### Dokumen
Mulai kuliah, aku keluar dari rumah dan menjadi anak kos. Maka aku mulai tergesek oleh kebiasaan teman-teman yang suka ngopi untuk membantu begadang. Dan ternyata kopi tidak berpengaruh padaku kecuali meningkatkan gerakan peristaltik ususku sehingga menyebabkanku menjadi sangat mudah buang air besar. Sehingga aku tidak terlalu nge-fans sama kopi. Aku minum ketika aku sulit buang air besar. Tapi semenjak kerja, pandanganku akan buang air besar dan kopi agak bergeser. Kalau dulu aku minum kopi ketika sulit buang air besar, maka sekarang menjadi aku minum kopi untuk buang air besar. Aku tidak menunggu kesulitan, tapi aku tiap pagi berkopi demi kelancaran bersama.

 

Nah, untuk jenis kopi favorit, aku tidak memiliki. Ini lebih kepada sifat dasarku yang sangat lemah dalam bidang makanan. Lidahku tidak bisa membandingkan rasa. Jadi jangan tanya padaku “bakso di X sama di Y enakan mana?”, karena aku ga akan bisa jawab. Atau pertanyaan mendasar “Baksonya enak ga?”, itu pun ga akan bisa kujawab. Karena aku ga tau rasa. Banyak kebodohan dalam hal makanan yang kulakukan. Kalau rangkaian kalimat dari ibuku adalah “Tata tuh sering ya melakukan kedongokan yang mustahil terkait makanan” (dia pake kata 'kedongokan'!), sambil ketawa sampai nangis. Itu merujuk pada kebodohanku yang menurut dia dan teman2ku seharusnya sangat tidak mungkin dilakukan, contohnya aku ga bisa bedain makanan basi atau nggak (kecuali jelas2 ada jamur tumbuh), aku memakan alumunium kemasan kue dari India tanpa tau itu harusnya tidak dimakan, aku memakan pempek mentah tanpa tau harusnya digoreng dulu, aku makan nasi goreng ketumbar dengan lahap dimana yang lain sekali suap langsung lepeh. Dan itu semua kumakan dengan doyan-doyan ajah..

 

Jadi, kembali ke kopi, wajar dunk kalo aku doyan semua kopi tanpa bisa me-rating-nya. Karena bagiku rasanya sama semua ^^

 

You don’t know what u’ve got until it’s gone

Dikarenakan ketersediaan kopi bagiku selalu ada, aku tidak pernah kekurangan kopi, aku jadi menganggap dia biasa saja dalam hidupku. Kopi bagiku adalah rutinitas. Tiap pagi aku ngopi, siang ngopi lagi, kadang sore atau malam ngopi lagi. Tapi tak pernah satu kalimat pun yang kuucapkan bahwa aku cinta dia, apalagi kangen, lha tiap saat bisa berjumpa.. Hingga sampailah di bulan puasa.

Selama siang di bulan puasa, aku tidak pernah yang namanya lapar mata. Ya gimana mau lapar mata, lha ngerti rasa juga enggak to? Jadi kalau orang lain ngiler liat iklan sirop, aku si biasa aja. Kalau yang laen punya keinginan mau buka pake apa, aku si enggak.. Hingga aku mencium aroma kopi! Ough..!

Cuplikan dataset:
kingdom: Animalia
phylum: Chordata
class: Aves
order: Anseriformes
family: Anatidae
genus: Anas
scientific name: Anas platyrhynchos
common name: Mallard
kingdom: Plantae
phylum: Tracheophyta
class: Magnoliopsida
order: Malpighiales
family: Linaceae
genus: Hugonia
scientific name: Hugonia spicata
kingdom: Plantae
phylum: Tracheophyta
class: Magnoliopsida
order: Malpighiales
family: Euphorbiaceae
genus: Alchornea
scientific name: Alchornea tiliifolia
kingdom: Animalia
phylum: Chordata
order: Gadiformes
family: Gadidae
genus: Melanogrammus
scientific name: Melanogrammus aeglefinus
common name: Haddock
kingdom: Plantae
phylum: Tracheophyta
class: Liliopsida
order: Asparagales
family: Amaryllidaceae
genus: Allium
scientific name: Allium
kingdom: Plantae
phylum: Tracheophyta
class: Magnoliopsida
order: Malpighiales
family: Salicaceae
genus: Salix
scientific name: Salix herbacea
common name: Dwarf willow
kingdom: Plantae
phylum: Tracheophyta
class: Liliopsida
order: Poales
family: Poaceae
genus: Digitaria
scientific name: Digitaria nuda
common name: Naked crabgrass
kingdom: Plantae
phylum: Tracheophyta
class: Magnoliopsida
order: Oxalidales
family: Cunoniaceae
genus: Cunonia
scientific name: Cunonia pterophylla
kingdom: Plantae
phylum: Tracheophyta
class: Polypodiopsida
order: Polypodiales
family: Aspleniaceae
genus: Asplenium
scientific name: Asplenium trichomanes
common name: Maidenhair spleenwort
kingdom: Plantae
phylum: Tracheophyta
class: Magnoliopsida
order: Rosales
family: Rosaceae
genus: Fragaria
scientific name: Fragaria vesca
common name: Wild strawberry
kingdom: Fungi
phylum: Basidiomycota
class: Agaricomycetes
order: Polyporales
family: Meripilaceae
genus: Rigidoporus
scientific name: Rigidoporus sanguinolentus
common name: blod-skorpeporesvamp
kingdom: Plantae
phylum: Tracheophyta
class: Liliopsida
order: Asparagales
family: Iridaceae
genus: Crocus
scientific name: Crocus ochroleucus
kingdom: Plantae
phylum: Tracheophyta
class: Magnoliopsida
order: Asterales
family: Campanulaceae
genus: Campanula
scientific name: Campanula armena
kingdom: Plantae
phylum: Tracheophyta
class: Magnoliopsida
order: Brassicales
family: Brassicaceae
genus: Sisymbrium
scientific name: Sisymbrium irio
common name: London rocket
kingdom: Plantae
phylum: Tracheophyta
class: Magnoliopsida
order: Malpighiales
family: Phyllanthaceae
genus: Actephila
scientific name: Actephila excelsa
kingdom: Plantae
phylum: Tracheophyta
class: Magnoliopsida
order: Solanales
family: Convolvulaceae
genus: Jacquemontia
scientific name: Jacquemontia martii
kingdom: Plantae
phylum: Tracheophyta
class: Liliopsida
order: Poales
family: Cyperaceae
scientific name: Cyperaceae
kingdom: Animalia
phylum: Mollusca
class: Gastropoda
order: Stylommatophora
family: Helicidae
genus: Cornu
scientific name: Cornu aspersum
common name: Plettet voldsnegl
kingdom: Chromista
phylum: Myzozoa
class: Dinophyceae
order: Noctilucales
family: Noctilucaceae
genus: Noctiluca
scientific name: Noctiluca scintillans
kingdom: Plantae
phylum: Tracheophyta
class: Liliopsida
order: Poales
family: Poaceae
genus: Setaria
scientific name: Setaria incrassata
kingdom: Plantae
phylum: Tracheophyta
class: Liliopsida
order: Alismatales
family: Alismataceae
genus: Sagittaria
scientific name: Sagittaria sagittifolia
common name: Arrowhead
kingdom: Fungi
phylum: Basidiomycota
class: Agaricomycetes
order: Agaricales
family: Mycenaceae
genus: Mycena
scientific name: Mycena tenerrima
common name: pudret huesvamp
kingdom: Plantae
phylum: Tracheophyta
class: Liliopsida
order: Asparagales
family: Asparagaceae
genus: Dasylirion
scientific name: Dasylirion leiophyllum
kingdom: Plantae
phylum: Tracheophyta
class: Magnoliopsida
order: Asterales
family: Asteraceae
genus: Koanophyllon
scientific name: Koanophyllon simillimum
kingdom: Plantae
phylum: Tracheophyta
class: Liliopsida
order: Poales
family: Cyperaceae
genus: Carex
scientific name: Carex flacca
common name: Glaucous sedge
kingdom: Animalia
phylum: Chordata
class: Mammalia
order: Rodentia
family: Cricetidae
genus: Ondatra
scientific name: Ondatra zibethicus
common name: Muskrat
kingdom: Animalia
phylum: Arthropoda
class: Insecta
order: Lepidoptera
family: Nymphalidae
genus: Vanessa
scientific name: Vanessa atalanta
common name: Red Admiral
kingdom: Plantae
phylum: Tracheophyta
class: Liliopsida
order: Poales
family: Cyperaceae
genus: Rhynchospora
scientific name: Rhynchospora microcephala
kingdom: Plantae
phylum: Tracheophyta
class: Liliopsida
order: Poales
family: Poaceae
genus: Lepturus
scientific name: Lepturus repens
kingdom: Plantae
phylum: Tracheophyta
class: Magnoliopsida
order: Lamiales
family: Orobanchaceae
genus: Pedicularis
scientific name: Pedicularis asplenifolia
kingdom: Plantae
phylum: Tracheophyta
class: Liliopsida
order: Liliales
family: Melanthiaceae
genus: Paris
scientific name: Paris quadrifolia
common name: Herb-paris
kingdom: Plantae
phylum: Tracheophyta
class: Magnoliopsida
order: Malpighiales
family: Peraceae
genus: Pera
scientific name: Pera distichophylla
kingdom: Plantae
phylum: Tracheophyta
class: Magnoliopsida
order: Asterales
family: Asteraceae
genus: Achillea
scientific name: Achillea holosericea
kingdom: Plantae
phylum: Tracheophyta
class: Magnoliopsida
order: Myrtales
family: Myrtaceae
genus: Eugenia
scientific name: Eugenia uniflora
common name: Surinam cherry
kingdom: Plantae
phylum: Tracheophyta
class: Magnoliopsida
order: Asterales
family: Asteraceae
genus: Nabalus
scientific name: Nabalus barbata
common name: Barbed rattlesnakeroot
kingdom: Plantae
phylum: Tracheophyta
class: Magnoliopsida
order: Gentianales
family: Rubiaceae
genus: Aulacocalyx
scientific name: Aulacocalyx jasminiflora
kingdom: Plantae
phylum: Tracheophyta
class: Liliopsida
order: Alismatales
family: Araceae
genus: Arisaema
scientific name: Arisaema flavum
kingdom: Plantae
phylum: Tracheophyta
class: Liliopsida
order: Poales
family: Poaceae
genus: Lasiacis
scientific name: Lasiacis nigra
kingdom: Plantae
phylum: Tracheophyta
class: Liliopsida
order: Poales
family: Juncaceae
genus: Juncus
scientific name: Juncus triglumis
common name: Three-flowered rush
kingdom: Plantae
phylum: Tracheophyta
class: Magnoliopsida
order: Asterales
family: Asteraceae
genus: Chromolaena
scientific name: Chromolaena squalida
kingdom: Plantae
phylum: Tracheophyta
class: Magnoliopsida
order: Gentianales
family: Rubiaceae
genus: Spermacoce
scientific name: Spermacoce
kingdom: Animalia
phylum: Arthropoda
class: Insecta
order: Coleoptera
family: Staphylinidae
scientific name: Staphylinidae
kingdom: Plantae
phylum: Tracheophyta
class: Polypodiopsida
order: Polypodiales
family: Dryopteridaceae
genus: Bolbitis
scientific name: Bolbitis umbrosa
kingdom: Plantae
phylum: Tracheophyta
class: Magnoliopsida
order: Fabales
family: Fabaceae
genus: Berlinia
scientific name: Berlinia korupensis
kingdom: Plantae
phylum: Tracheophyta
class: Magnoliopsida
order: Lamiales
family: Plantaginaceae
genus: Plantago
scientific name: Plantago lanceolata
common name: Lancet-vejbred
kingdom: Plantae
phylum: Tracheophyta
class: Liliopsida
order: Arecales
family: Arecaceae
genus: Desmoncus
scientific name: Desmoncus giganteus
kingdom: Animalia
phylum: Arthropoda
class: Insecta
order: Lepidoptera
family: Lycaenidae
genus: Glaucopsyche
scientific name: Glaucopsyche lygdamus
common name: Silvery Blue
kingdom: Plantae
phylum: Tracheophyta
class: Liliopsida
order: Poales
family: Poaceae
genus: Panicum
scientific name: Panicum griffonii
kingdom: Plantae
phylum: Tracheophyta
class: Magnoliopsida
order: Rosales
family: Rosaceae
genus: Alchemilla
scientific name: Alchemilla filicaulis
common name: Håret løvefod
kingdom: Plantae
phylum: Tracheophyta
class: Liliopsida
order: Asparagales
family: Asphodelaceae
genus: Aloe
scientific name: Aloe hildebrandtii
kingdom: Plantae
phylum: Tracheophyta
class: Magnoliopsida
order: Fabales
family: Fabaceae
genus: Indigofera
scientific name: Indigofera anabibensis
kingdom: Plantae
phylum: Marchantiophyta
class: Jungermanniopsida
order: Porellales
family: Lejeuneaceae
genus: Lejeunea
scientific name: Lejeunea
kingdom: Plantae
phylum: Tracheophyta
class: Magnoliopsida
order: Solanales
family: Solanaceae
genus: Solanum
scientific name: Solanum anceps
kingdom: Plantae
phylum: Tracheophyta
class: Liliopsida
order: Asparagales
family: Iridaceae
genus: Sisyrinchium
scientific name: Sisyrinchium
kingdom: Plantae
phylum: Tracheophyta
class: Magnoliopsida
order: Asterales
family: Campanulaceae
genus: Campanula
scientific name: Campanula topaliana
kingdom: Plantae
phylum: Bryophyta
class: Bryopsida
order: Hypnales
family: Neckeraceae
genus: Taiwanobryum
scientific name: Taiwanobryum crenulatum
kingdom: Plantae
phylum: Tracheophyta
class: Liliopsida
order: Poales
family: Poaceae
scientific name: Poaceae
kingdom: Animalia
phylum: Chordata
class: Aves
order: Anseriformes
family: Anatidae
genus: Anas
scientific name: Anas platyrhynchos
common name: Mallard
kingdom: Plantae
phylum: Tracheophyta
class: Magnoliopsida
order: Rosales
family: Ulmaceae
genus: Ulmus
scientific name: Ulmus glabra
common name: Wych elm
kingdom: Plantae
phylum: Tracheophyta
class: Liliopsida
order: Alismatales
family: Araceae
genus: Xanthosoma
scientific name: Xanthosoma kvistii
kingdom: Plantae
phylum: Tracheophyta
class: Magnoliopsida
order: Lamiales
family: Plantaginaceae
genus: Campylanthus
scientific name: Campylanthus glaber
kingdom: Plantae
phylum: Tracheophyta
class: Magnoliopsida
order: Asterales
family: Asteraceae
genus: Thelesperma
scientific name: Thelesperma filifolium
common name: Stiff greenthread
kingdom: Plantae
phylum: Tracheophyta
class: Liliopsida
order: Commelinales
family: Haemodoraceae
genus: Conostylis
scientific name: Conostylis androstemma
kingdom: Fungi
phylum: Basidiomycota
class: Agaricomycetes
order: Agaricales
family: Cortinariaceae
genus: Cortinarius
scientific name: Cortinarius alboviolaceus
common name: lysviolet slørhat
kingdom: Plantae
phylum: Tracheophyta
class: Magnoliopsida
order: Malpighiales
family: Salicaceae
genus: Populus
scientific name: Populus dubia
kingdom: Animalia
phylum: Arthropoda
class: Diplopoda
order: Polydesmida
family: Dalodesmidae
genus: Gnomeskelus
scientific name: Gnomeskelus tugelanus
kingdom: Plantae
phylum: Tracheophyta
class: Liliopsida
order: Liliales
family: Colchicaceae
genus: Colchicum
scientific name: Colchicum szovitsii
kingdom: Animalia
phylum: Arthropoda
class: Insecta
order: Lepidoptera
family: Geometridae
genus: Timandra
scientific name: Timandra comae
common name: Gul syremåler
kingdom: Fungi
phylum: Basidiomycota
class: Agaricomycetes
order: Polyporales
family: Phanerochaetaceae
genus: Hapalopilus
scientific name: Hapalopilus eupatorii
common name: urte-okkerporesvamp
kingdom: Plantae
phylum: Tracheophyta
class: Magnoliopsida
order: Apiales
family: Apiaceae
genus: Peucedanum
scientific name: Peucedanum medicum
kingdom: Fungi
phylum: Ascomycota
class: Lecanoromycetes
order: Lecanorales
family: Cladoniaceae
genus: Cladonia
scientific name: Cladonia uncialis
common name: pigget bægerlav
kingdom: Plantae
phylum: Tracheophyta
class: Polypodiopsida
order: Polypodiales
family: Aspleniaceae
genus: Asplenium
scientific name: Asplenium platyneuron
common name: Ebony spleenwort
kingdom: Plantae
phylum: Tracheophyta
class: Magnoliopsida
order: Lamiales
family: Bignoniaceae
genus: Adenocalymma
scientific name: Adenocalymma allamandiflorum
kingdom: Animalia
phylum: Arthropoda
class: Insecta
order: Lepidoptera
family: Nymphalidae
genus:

### Soal untuk Dikerjakan
a. Jawab pertanyaan berikut berdasarkan tulisan tentang kopi.
(i) Menurut tulisan tentang kopi, apa pengaruh kopi pada penulis?
(ii) Kata apa yang dipakai ibu penulis untuk menyebut kebodohan penulis soal makanan?
(iii) Apa yang membuat penulis bereaksi selama siang di bulan puasa?
b. Tukar "genus" dengan "marga" pada entri, mulai dari baris pertama entri sampai dan termasuk baris yang memuat "common name: London rocket". Tulis ulang hanya baris-baris itu, tanpa perubahan lain.

### Jawaban Berurutan
a.
(i) Kopi meningkatkan gerakan peristaltik usus penulis sehingga penulis sangat mudah buang air besar.
(ii) Kata "kedongokan".
(iii) Aroma kopi.

b.
kingdom: Animalia
phylum: Chordata
class: Aves
order: Anseriformes
family: Anatidae
marga: Anas
scientific name: Anas platyrhynchos
common name: Mallard
kingdom: Plantae
phylum: Tracheophyta
class: Magnoliopsida
order: Malpighiales
family: Linaceae
marga: Hugonia
scientific name: Hugonia spicata
kingdom: Plantae
phylum: Tracheophyta
class: Magnoliopsida
order: Malpighiales
family: Euphorbiaceae
marga: Alchornea
scientific name: Alchornea tiliifolia
kingdom: Animalia
phylum: Chordata
order: Gadiformes
family: Gadidae
marga: Melanogrammus
scientific name: Melanogrammus aeglefinus
common name: Haddock
kingdom: Plantae
phylum: Tracheophyta
class: Liliopsida
order: Asparagales
family: Amaryllidaceae
marga: Allium
scientific name: Allium
kingdom: Plantae
phylum: Tracheophyta
class: Magnoliopsida
order: Malpighiales
family: Salicaceae
marga: Salix
scientific name: Salix herbacea
common name: Dwarf willow
kingdom: Plantae
phylum: Tracheophyta
class: Liliopsida
order: Poales
family: Poaceae
marga: Digitaria
scientific name: Digitaria nuda
common name: Naked crabgrass
kingdom: Plantae
phylum: Tracheophyta
class: Magnoliopsida
order: Oxalidales
family: Cunoniaceae
marga: Cunonia
scientific name: Cunonia pterophylla
kingdom: Plantae
phylum: Tracheophyta
class: Polypodiopsida
order: Polypodiales
family: Aspleniaceae
marga: Asplenium
scientific name: Asplenium trichomanes
common name: Maidenhair spleenwort
kingdom: Plantae
phylum: Tracheophyta
class: Magnoliopsida
order: Rosales
family: Rosaceae
marga: Fragaria
scientific name: Fragaria vesca
common name: Wild strawberry
kingdom: Fungi
phylum: Basidiomycota
class: Agaricomycetes
order: Polyporales
family: Meripilaceae
marga: Rigidoporus
scientific name: Rigidoporus sanguinolentus
common name: blod-skorpeporesvamp
kingdom: Plantae
phylum: Tracheophyta
class: Liliopsida
order: Asparagales
family: Iridaceae
marga: Crocus
scientific name: Crocus ochroleucus
kingdom: Plantae
phylum: Tracheophyta
class: Magnoliopsida
order: Asterales
family: Campanulaceae
marga: Campanula
scientific name: Campanula armena
kingdom: Plantae
phylum: Tracheophyta
class: Magnoliopsida
order: Brassicales
family: Brassicaceae
marga: Sisymbrium
scientific name: Sisymbrium irio
common name: London rocket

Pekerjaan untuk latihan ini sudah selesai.